::: Source information
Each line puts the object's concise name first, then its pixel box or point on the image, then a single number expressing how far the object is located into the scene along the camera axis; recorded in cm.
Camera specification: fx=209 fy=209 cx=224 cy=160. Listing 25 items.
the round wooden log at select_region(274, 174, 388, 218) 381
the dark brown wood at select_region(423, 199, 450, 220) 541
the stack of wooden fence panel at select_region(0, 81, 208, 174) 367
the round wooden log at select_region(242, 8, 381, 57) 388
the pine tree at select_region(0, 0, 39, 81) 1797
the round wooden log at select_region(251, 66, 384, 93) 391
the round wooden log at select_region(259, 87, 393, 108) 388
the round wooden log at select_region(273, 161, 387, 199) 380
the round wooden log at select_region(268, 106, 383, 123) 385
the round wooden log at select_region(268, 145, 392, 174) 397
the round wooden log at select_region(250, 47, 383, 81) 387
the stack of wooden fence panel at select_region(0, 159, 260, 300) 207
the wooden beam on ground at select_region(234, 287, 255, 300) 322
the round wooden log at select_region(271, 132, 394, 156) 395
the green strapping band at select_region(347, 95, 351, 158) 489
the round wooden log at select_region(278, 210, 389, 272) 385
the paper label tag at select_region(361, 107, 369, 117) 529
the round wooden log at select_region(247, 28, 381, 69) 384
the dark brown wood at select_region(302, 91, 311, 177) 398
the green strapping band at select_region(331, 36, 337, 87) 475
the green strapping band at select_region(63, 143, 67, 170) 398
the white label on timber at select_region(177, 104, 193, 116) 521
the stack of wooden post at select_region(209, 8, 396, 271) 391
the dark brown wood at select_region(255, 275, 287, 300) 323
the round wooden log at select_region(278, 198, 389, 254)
::::::
▶ _Your assignment_
Write the entries again, exactly as they stand.

▶ _Answer to this task_
Each line puts the object's concise name first, then its pixel box or point on the image, then a single number expressing how far the object is located into the scene along the camera axis; recorded in cm.
Camera specification: fx=209 fy=209 cx=224 cy=160. Listing 25 items.
the round wooden log at select_region(274, 174, 388, 218) 381
the dark brown wood at select_region(423, 199, 450, 220) 541
the stack of wooden fence panel at select_region(0, 81, 208, 174) 367
the round wooden log at select_region(242, 8, 381, 57) 388
the pine tree at select_region(0, 0, 39, 81) 1797
the round wooden log at select_region(251, 66, 384, 93) 391
the round wooden log at select_region(259, 87, 393, 108) 388
the round wooden log at select_region(273, 161, 387, 199) 380
the round wooden log at select_region(268, 106, 383, 123) 385
the round wooden log at select_region(268, 145, 392, 174) 397
the round wooden log at select_region(250, 47, 383, 81) 387
the stack of wooden fence panel at select_region(0, 159, 260, 300) 207
the wooden beam on ground at select_region(234, 287, 255, 300) 322
the round wooden log at select_region(271, 132, 394, 156) 395
the green strapping band at select_region(347, 95, 351, 158) 489
the round wooden log at select_region(278, 210, 389, 272) 385
the paper label tag at select_region(361, 107, 369, 117) 529
the round wooden log at select_region(247, 28, 381, 69) 384
the dark brown wood at select_region(302, 91, 311, 177) 398
the green strapping band at select_region(331, 36, 337, 87) 475
the green strapping band at select_region(63, 143, 67, 170) 398
the white label on timber at select_region(177, 104, 193, 116) 521
the stack of wooden post at select_region(209, 8, 396, 271) 391
the dark brown wood at select_region(255, 275, 287, 300) 323
the round wooden log at select_region(278, 198, 389, 254)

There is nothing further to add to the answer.